1) Kate is taller than John.
The simple question is: what makes 1 true?
The standard reason for why 1 is true is because there are two things in the world( Kate, John), and they have a certain "relation" to one another that "makes" 1 true. There are objects( Kate , john), and they have the "relation" of "taller than":
1.a) Objects := { kate, john} // objects
1.b) relations := { "taller than"....} // relationship between objects
The objects and relations are also know as primtives.They are concepts left over in explanation, but are themselves unexplained. They are "basic" in the sense that they are part of reality.
So far, the explanation i gave is "ontological". By this, i mean i had posited a set of things that exist in the world. This is no different than a scientist that posits the existence of electrons.

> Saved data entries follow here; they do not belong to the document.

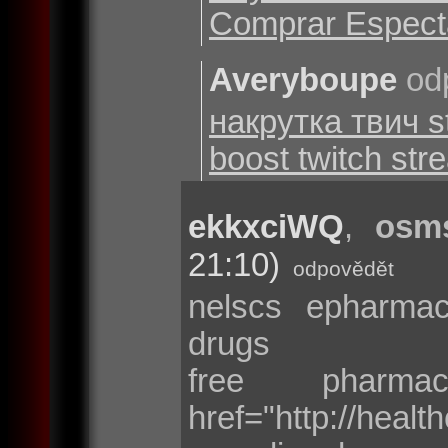
Comprar Espect
Averyboupe
od
накрутка твич 
boost twitch st
ekkxciWQ
,
osms
21:10)
odpovědět
nelscs epharm
drugs
free pharm
href="http://heal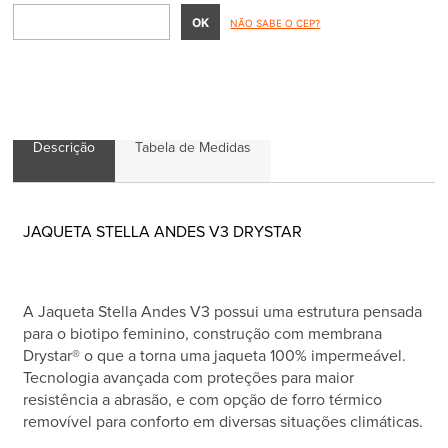
NÃO SABE O CEP?
Descrição
Tabela de Medidas
JAQUETA STELLA ANDES V3 DRYSTAR
A Jaqueta Stella Andes V3 possui uma estrutura pensada
para o biotipo feminino, construção com membrana
Drystar® o que a torna uma jaqueta 100% impermeável.
Tecnologia avançada com proteções para maior
resistência a abrasão, e com opção de forro térmico
removível para conforto em diversas situações climáticas.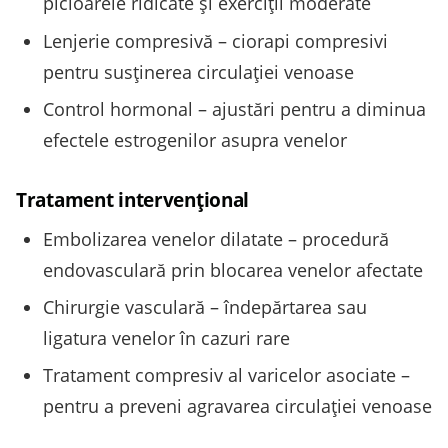
picioarele ridicate și exerciţii moderate
Lenjerie compresivă – ciorapi compresivi
pentru susţinerea circulaţiei venoase
Control hormonal – ajustări pentru a diminua
efectele estrogenilor asupra venelor
Tratament intervenţional
Embolizarea venelor dilatate – procedură
endovasculară prin blocarea venelor afectate
Chirurgie vasculară – îndepărtarea sau
ligatura venelor în cazuri rare
Tratament compresiv al varicelor asociate –
pentru a preveni agravarea circulaţiei venoase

In the same way that a scientist posit the existence of electrons to explain why elements of a certain atoms behave the way they do because of their valance electrons. I had posited objects and relations to explain why 1 is true.
There is something unexplained in my explanation for why 1 is true. This is the epistemology of how i come to know there are "objects" and "relations"? This is a different sort of question as oppose to the ontological explanation i gave above. One attempt to understand the epistemology for how i come to know there are objects and relations is that i have causal contact with the objects and relations that makes 1 true. Some how, the objects( Kate and John) made themselves known to me by their effect on my sensations.

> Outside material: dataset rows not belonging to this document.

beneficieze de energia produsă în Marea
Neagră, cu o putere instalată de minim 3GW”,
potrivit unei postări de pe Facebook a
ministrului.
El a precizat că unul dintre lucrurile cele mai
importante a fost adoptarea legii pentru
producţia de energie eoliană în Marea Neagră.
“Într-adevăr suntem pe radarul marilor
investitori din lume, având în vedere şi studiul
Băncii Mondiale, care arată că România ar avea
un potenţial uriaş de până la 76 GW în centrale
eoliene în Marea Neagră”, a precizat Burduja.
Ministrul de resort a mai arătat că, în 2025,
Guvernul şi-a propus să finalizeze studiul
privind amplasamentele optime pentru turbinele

My question is: Does our ontology of what exist depend on their causal contact with us? Explicate what you mean by "causal contact"?
@vectorcube,
Talking about "objects" and "relations" is only a way of formalizing discourse. It has nothing whatsoever to do with epistemology. It doesn't explain how we know things because it's not an empistemological explanation. Such talk is also crude and extremely misleading to read formal discourse as strictly pertaining to ontology.